Katie Evans reflects on how their principles of research assessment and management are being applied at the University of Bath – one year on.
What difference does having a responsible metrics statement make? And how do you tell if a statement is doing what you need it to do?
We published the University of Bath’s Principles of research assessment and management in March 2017. Our intention was to ‘encapsulate current good practice and act as a guide for future activities’.
We didn’t have any major concerns about how the University was using metrics in research assessment, so we weren’t setting out to dramatically change behaviour.

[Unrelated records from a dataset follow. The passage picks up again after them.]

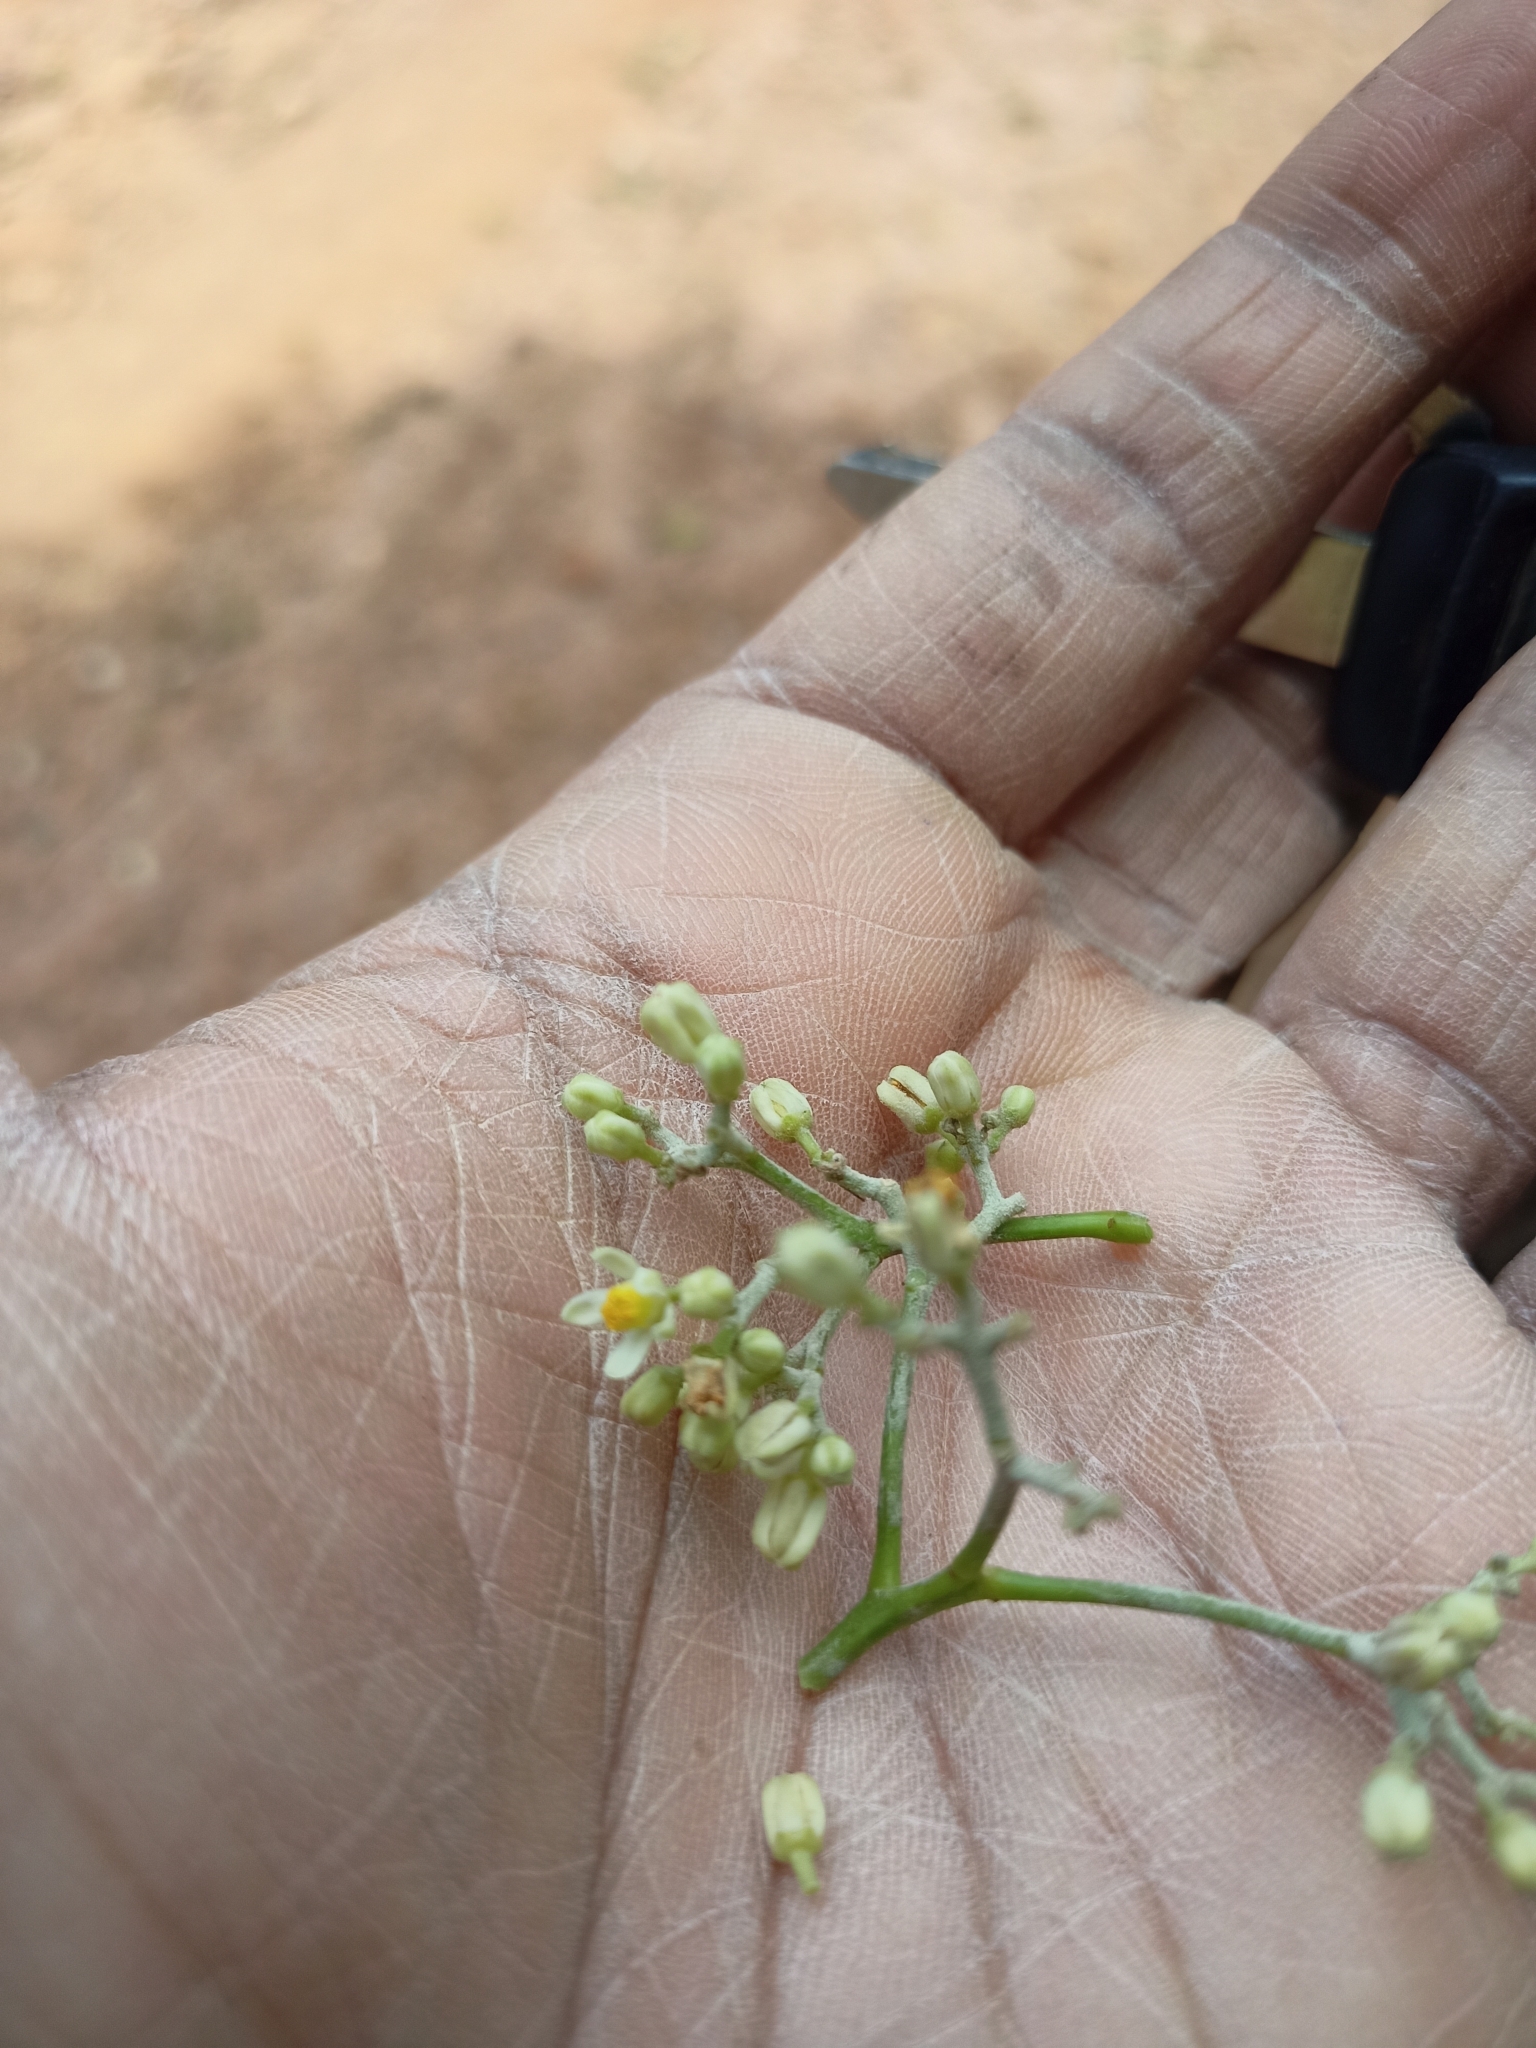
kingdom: Plantae
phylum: Tracheophyta
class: Magnoliopsida
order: Sapindales
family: Meliaceae
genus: Heynea
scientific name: Heynea trijuga
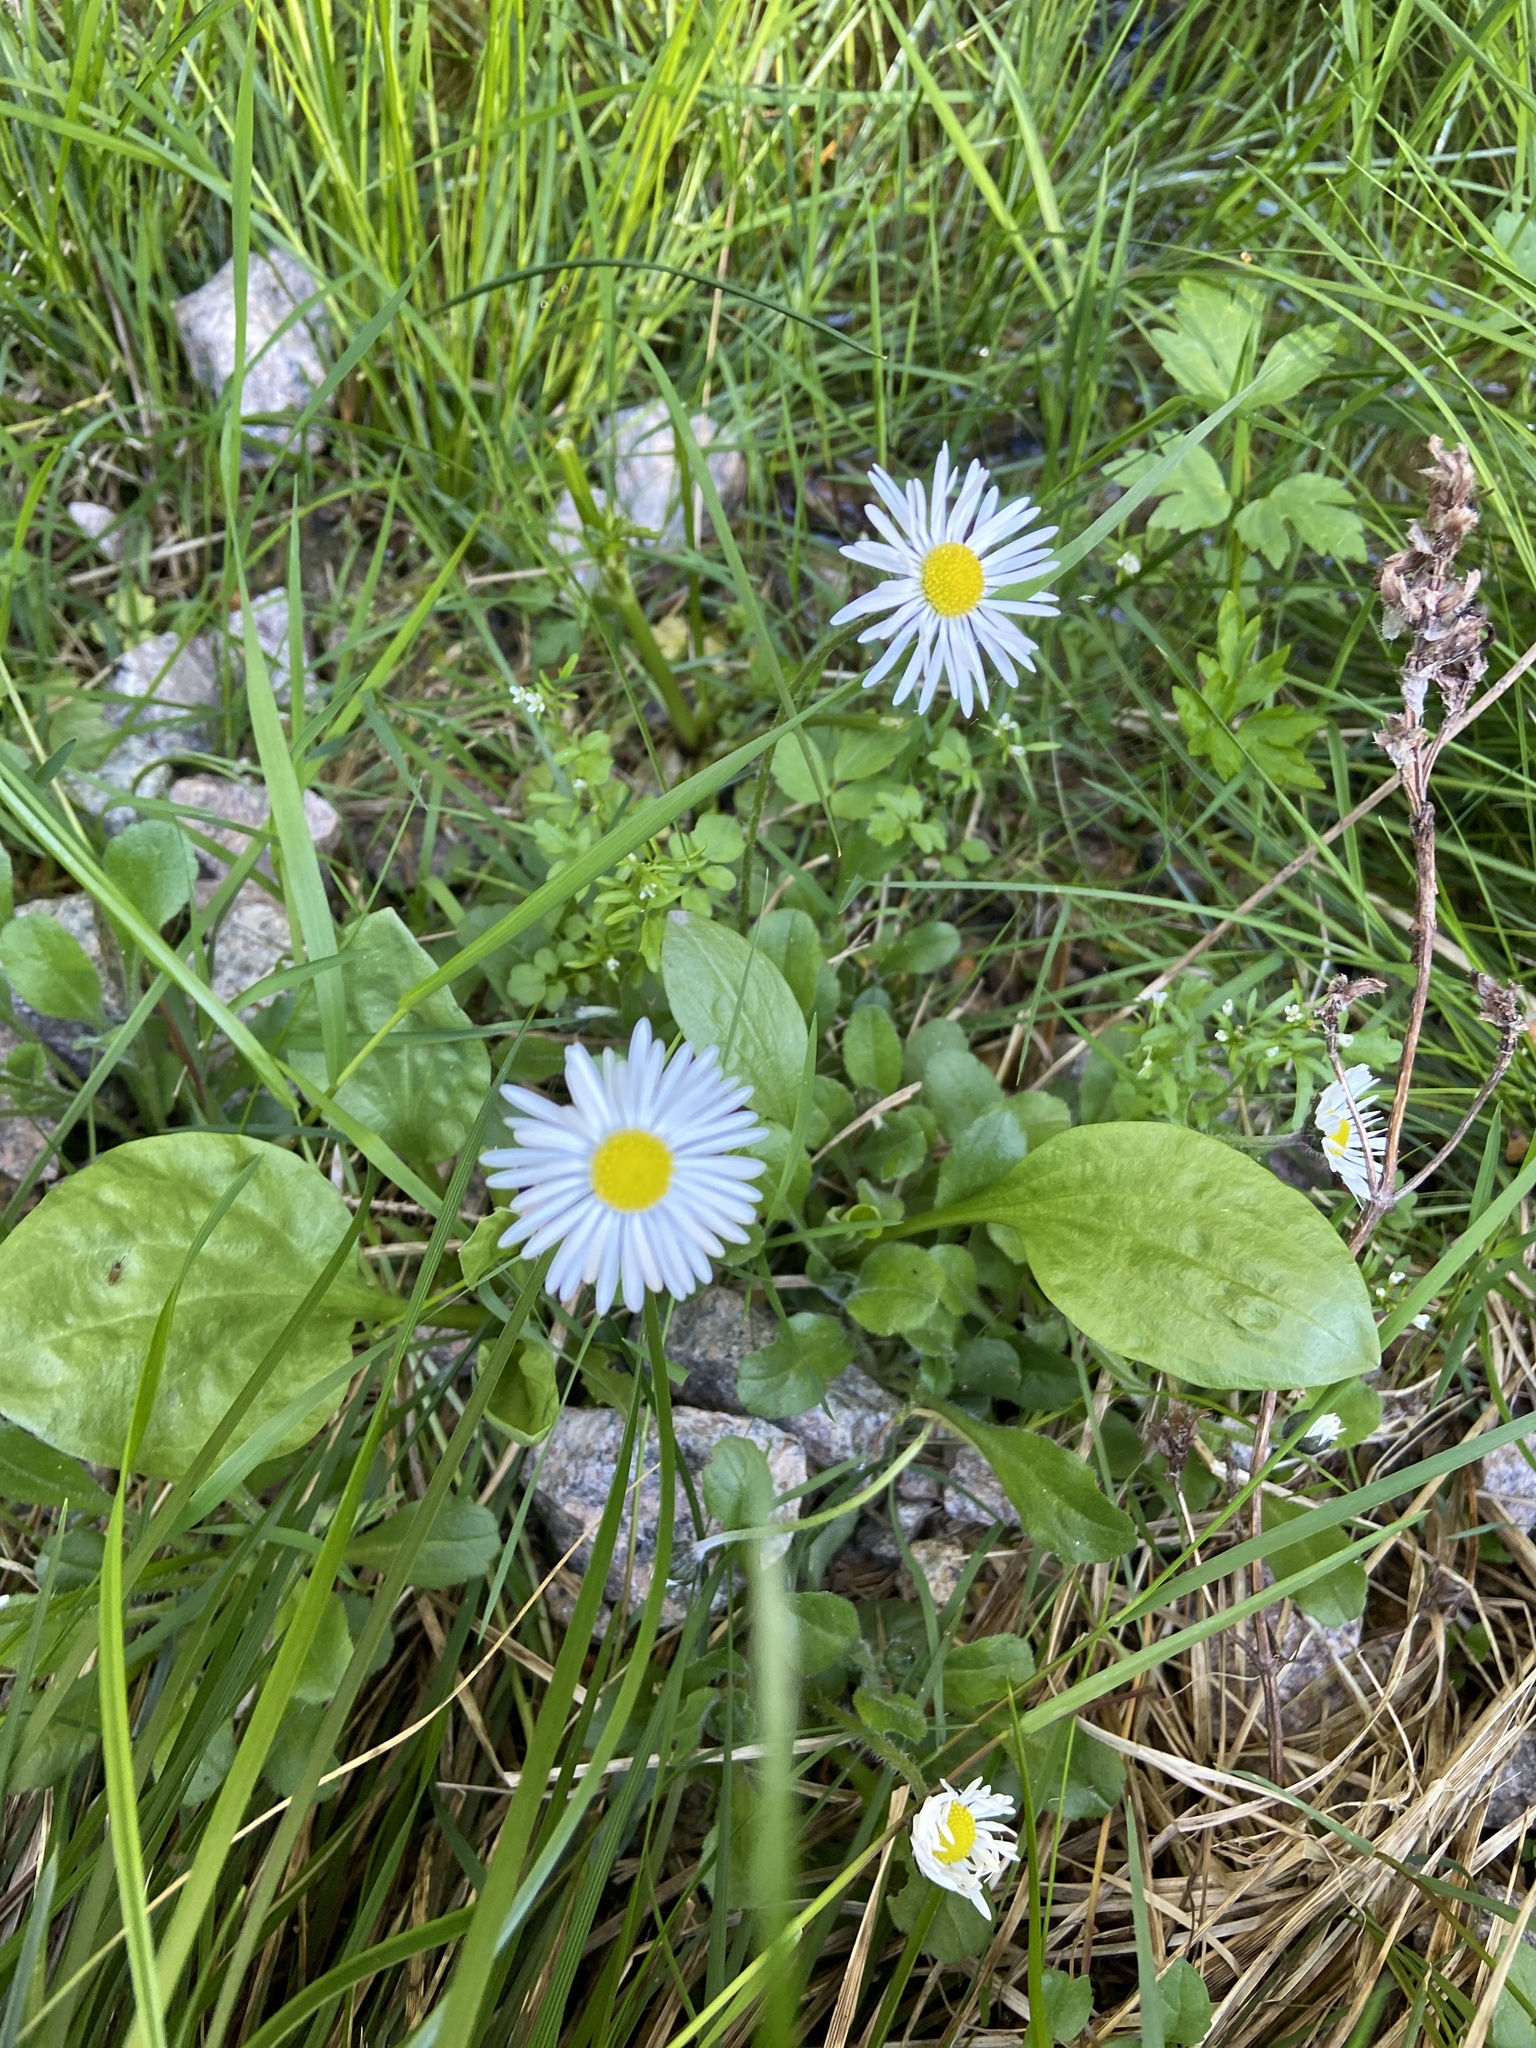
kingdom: Plantae
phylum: Tracheophyta
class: Magnoliopsida
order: Asterales
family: Asteraceae
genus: Bellis
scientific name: Bellis perennis
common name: Lawndaisy
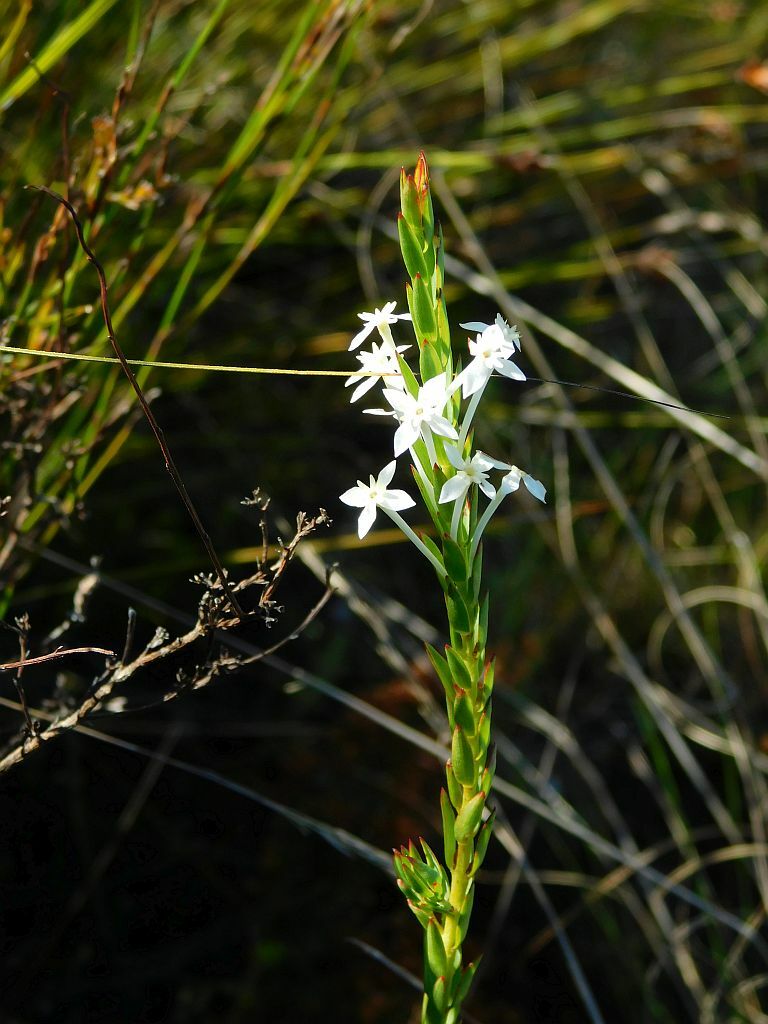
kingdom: Plantae
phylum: Tracheophyta
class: Magnoliopsida
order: Malvales
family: Thymelaeaceae
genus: Struthiola
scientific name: Struthiola myrsinites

Nevertheless, I’d say that having the statement has made a positive difference: it makes our commitment to good practice explicit, helping to cultivate a healthy institutional culture.
To give just two examples:
I met with an early career researcher to advise them on using publication and citation indicators to evidence the strengths of their research track record for a grant application. Their initial reaction was delight at the data and analysis tools available to them, but then their face fell: ‘is this how my work will be assessed in the future?’ they asked. I was able to point to our statement of principles to reassure them that, within the University at least, assessment of their work would always be centred on expert judgement, with metrics playing a supporting role only if appropriate, and in only context.
My second example will probably be familiar to many Bibliomagician readers: a senior manager asking a professional services colleague if they could provide a simple traffic light rating of researchers to help them identify research stars. The motivation behind the request was innocent enough, but the multi-faceted complexity of research quality means that any attempt at such a score system would be dangerously inadequate. Having the University’s statement of principles gave us firm ground to stand on when saying we couldn’t provide this.
The results of the survey were mixed: looking on the bright side, over half our respondents were aware of the statement of principles. On the down side, it was only just over half!
So I know that the statement is helping me and my professional services colleagues who provide metrics. But what about everyone else?
Reviewing our statement one year on, we carried out an anonymous survey of Heads of Department, Deans and Associate Deans (Research) – all key targets of our communications plan due to their role in academic promotions and recruitment. The results of the survey were mixed: looking on the bright side, over half our respondents were aware of the statement of principles. On the down side, it was only just over half! Asked in what circumstances they would refer to the statement of principles, responses varied from ‘Never’ through to ‘Wide range of circumstances, from promotion review to setting REF strategy’. Clearly there’s still a need for internal advocacy. We’re addressing this through a drip feed at point of need approach, integrating awareness of the principles into working practices.
One important change we have made as a result of reviewing whether the statement of principles is doing its job is to add a contact name so that any member of the University who has concerns about practices failing to conform to the principles has a clear route for raising their concerns. Again, this reinforces the message of our commitment to good practice.
In short: 18 months on from publication, it’s clear a statement of principles is a way marker rather than the end of the journey of using metrics responsibly.
Katie Evans is the Research Analytics Librarian at the University of Bath, responsible for supporting the use of research publishing, citation and collaboration data across the University. Previously, Katie worked on open access at the University of Bath.